Task statement → Will you extract the entries word for word? Images should not appear in the copy.

Data for analysis →
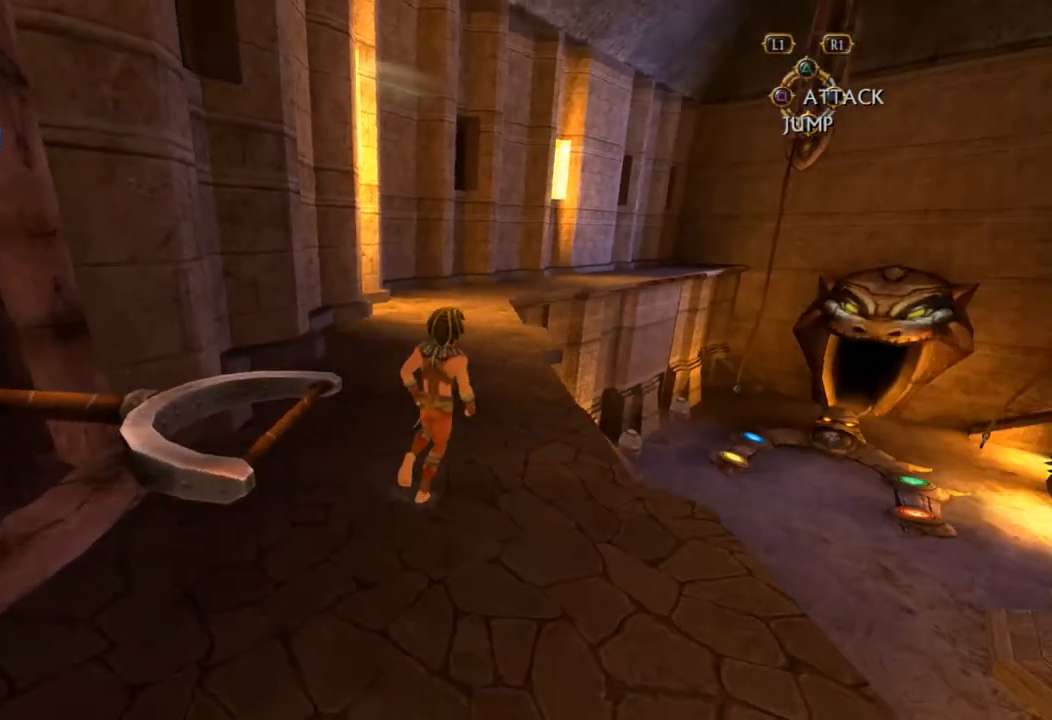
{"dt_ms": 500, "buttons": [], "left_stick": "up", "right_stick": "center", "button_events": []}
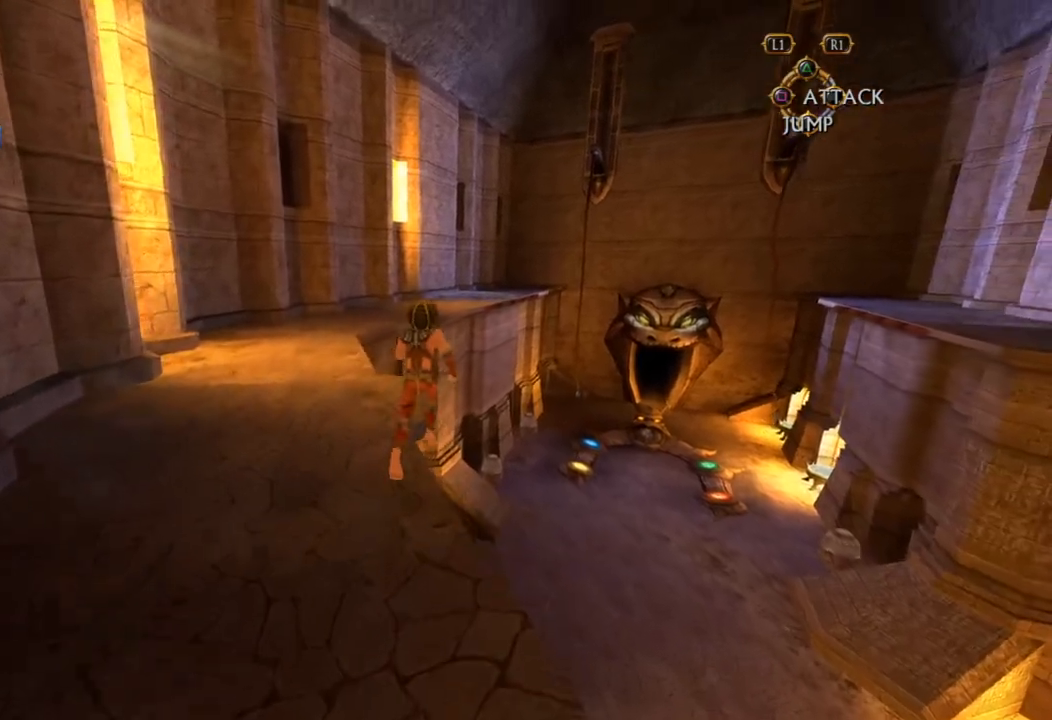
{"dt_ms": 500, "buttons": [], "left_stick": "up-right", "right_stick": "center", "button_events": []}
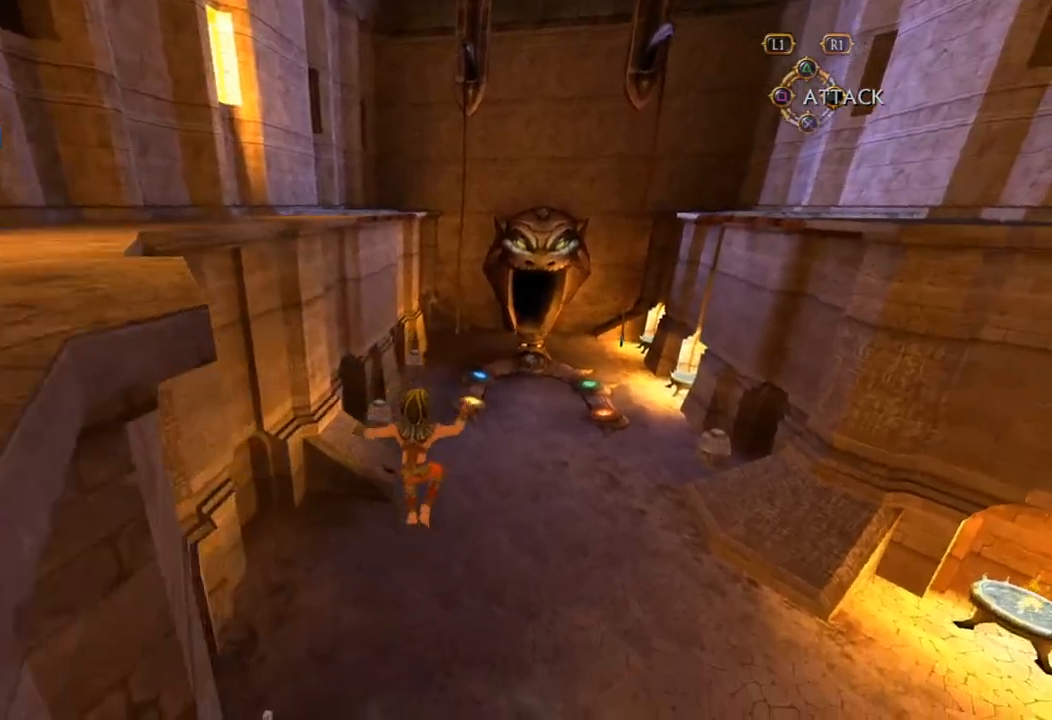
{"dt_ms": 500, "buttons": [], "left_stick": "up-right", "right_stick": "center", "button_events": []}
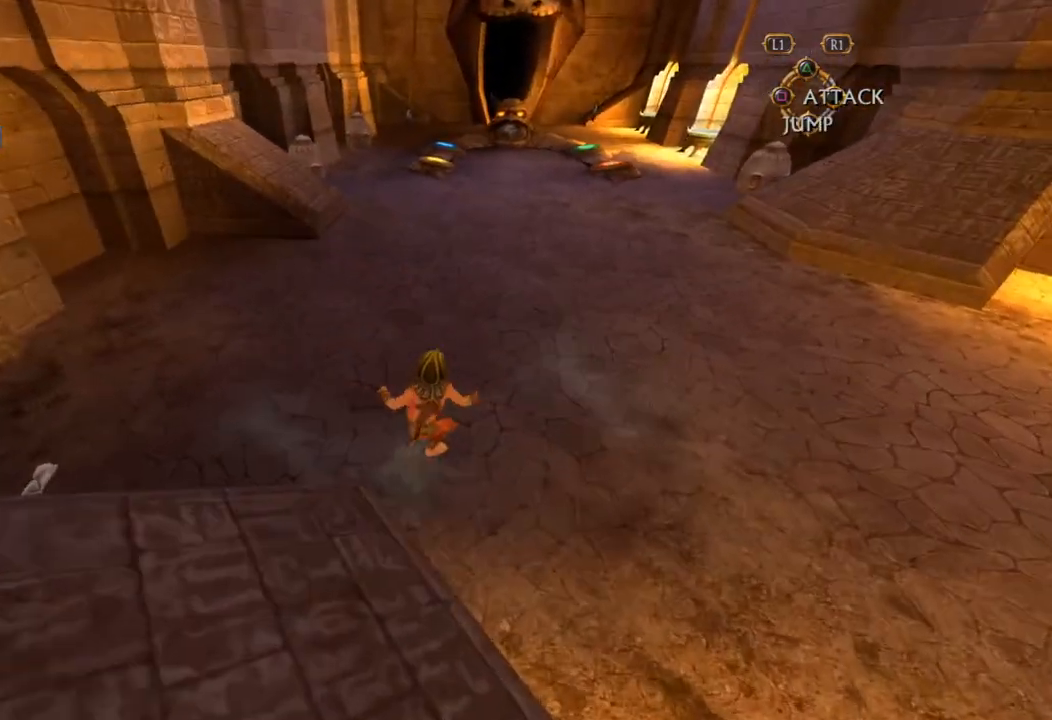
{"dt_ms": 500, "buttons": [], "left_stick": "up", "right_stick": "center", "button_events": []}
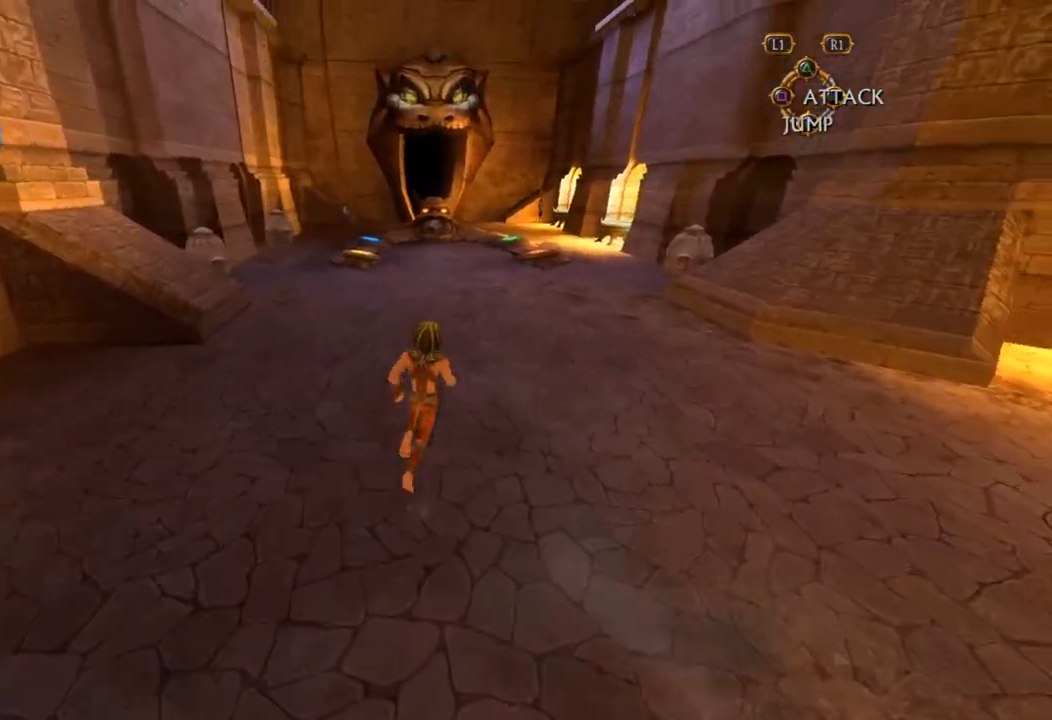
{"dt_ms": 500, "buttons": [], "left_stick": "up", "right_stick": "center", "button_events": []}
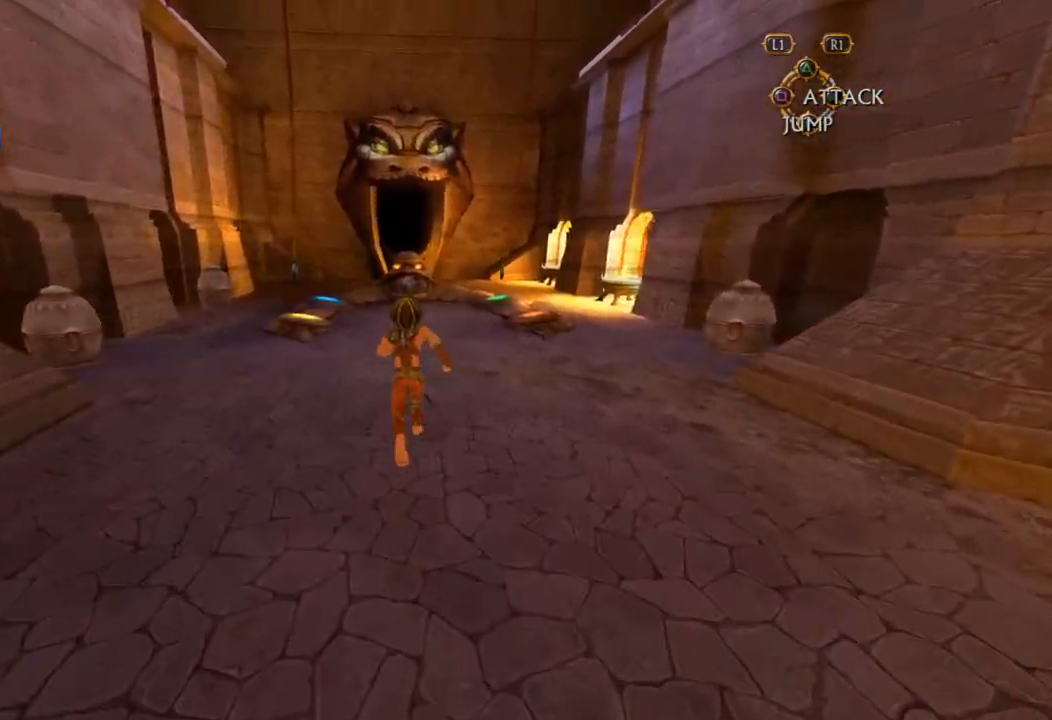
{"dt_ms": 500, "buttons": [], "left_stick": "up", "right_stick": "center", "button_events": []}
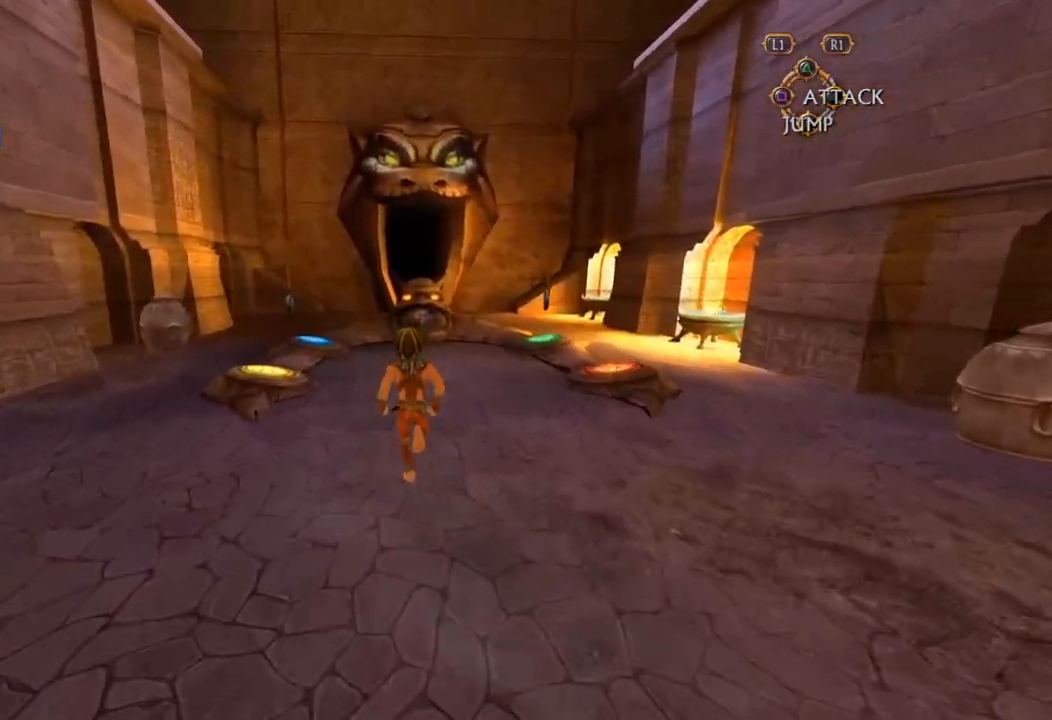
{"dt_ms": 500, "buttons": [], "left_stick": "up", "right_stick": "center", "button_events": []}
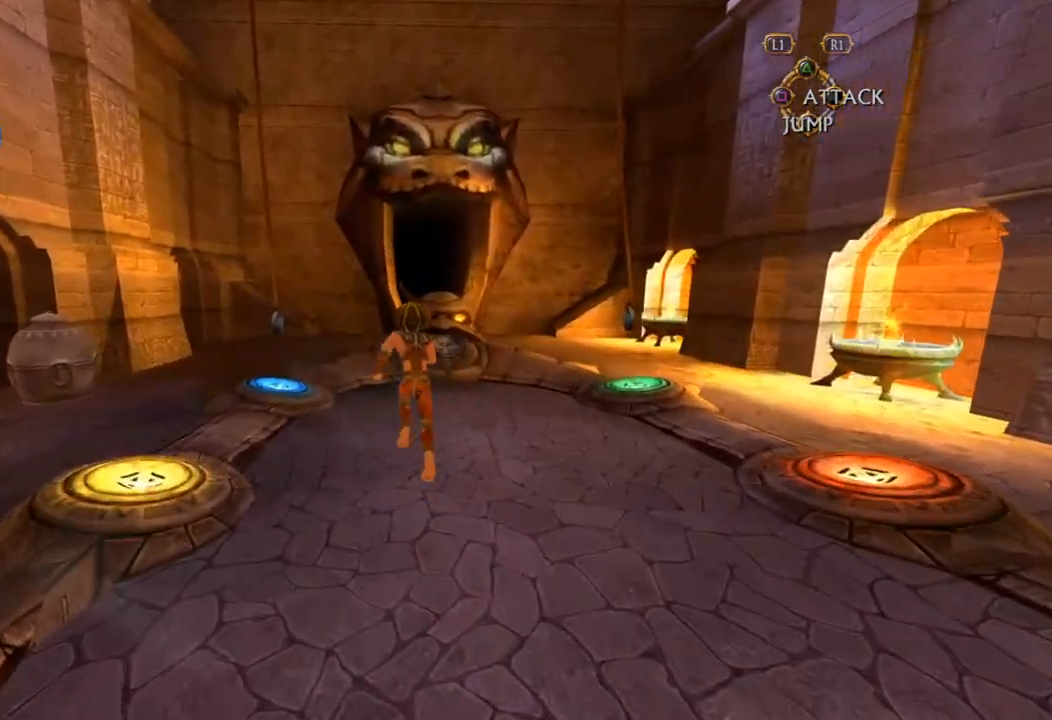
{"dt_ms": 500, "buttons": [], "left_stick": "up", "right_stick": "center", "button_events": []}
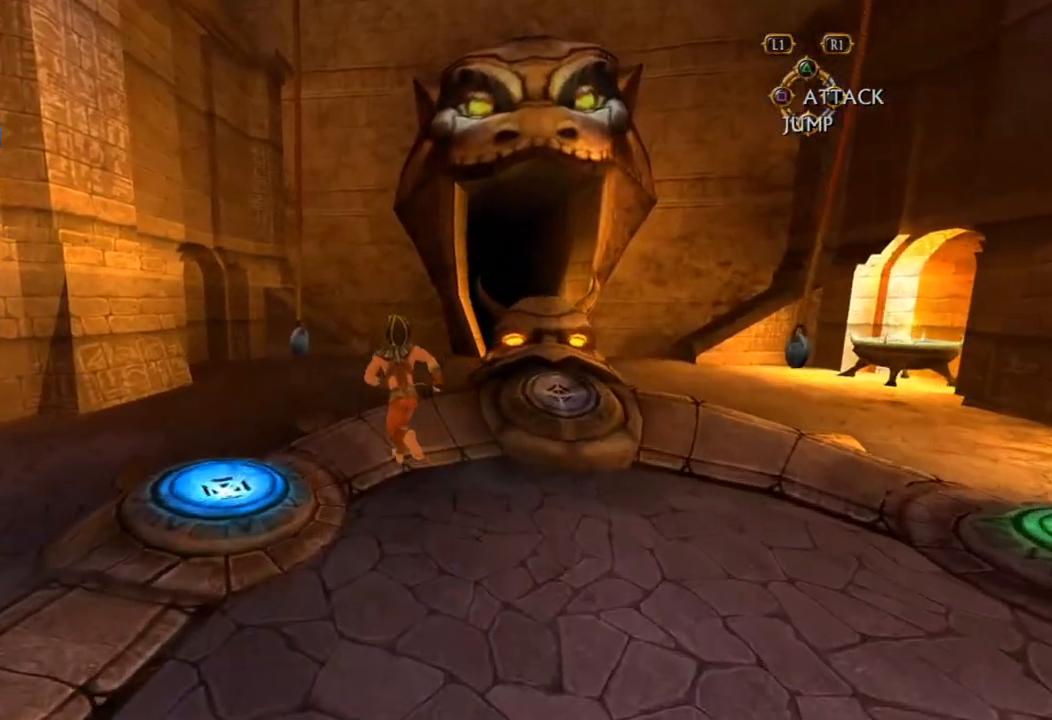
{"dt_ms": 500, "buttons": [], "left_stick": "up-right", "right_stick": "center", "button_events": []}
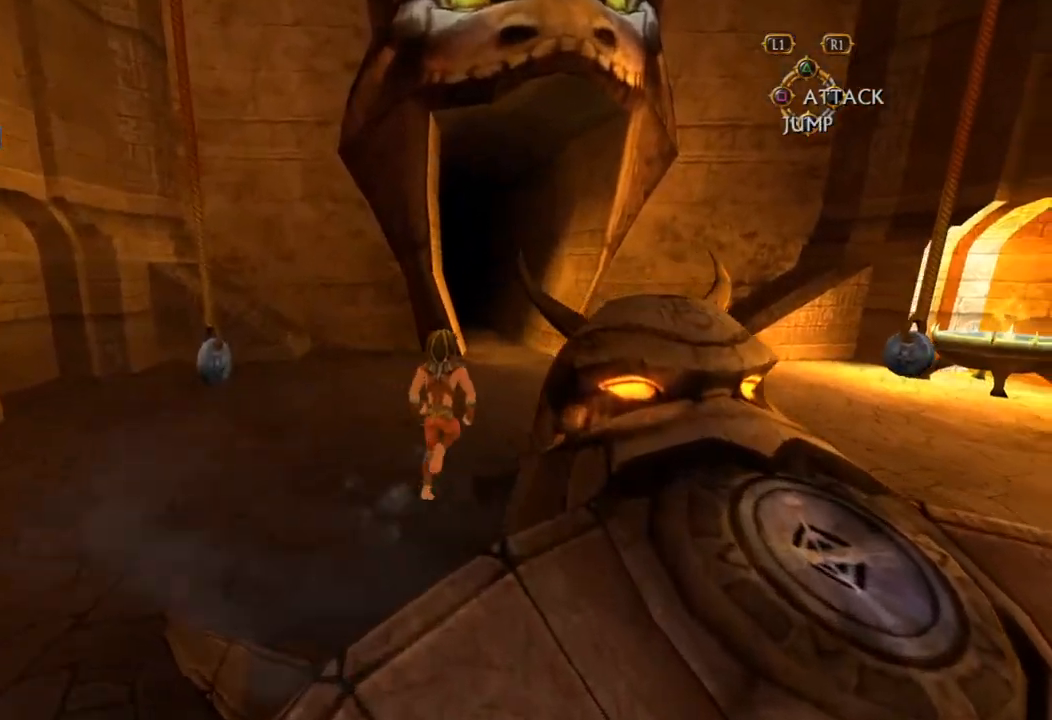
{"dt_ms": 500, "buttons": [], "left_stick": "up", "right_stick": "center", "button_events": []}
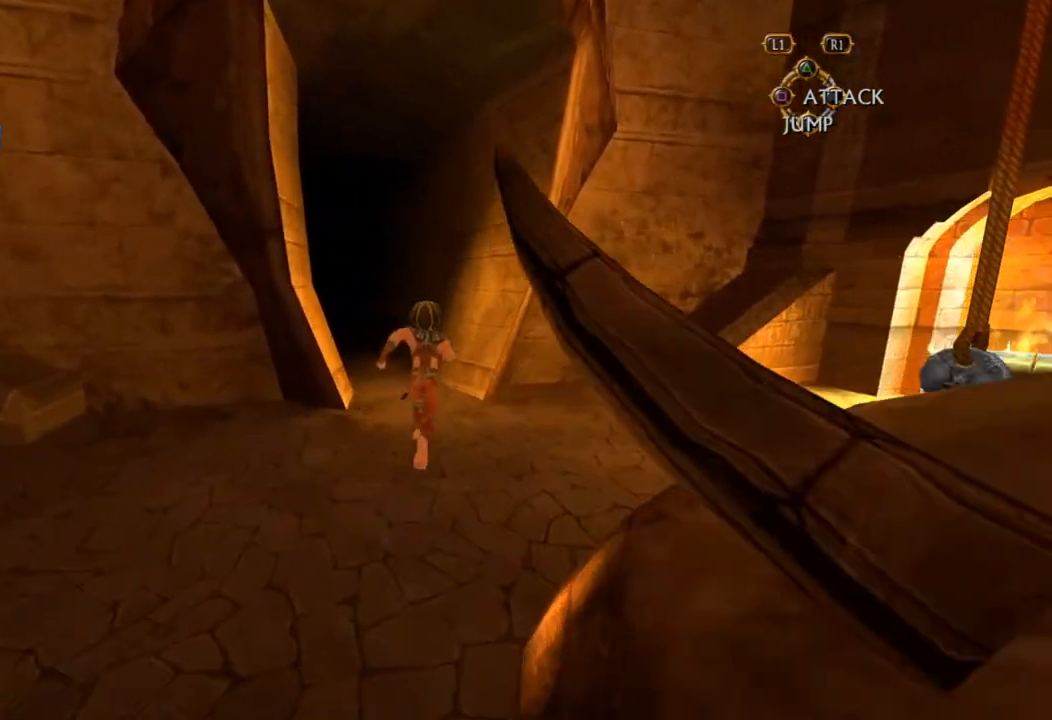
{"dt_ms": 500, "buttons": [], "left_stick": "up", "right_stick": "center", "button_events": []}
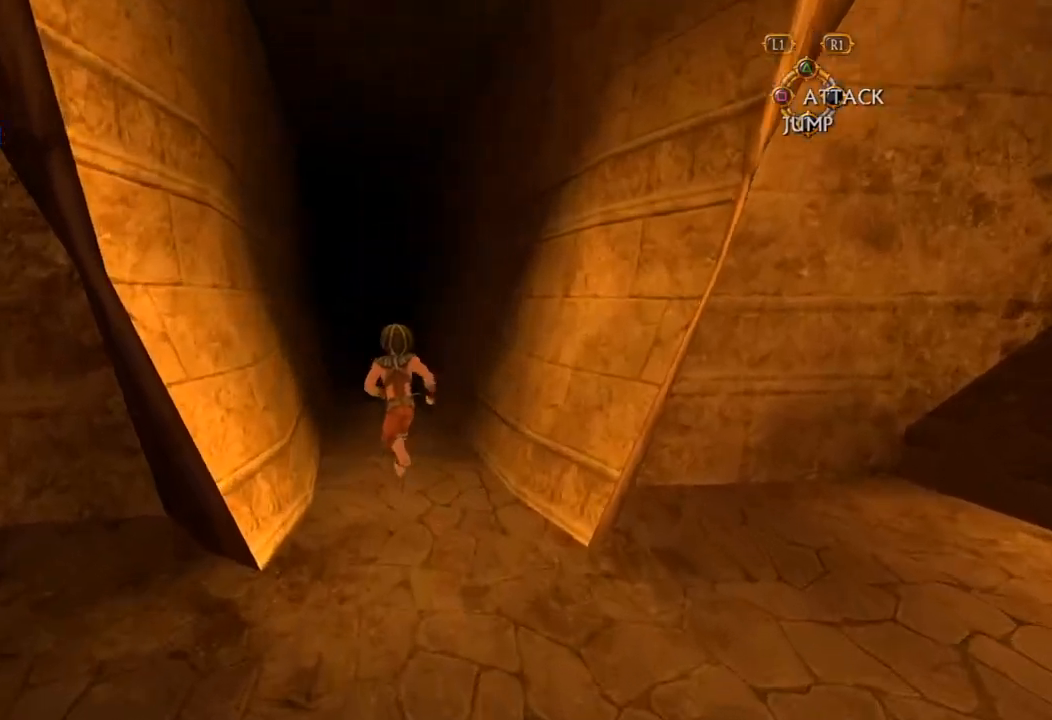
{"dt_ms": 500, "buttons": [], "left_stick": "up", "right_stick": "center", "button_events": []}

Solution →
{"dt_ms": 500, "buttons": [], "left_stick": "up", "right_stick": "center", "button_events": []}
{"dt_ms": 500, "buttons": [], "left_stick": "up-right", "right_stick": "center", "button_events": []}
{"dt_ms": 500, "buttons": [], "left_stick": "up-right", "right_stick": "center", "button_events": []}
{"dt_ms": 500, "buttons": [], "left_stick": "up", "right_stick": "center", "button_events": []}
{"dt_ms": 500, "buttons": [], "left_stick": "up", "right_stick": "center", "button_events": []}
{"dt_ms": 500, "buttons": [], "left_stick": "up", "right_stick": "center", "button_events": []}
{"dt_ms": 500, "buttons": [], "left_stick": "up", "right_stick": "center", "button_events": []}
{"dt_ms": 500, "buttons": [], "left_stick": "up", "right_stick": "center", "button_events": []}
{"dt_ms": 500, "buttons": [], "left_stick": "up-right", "right_stick": "center", "button_events": []}
{"dt_ms": 500, "buttons": [], "left_stick": "up", "right_stick": "center", "button_events": []}
{"dt_ms": 500, "buttons": [], "left_stick": "up", "right_stick": "center", "button_events": []}
{"dt_ms": 500, "buttons": [], "left_stick": "up", "right_stick": "center", "button_events": []}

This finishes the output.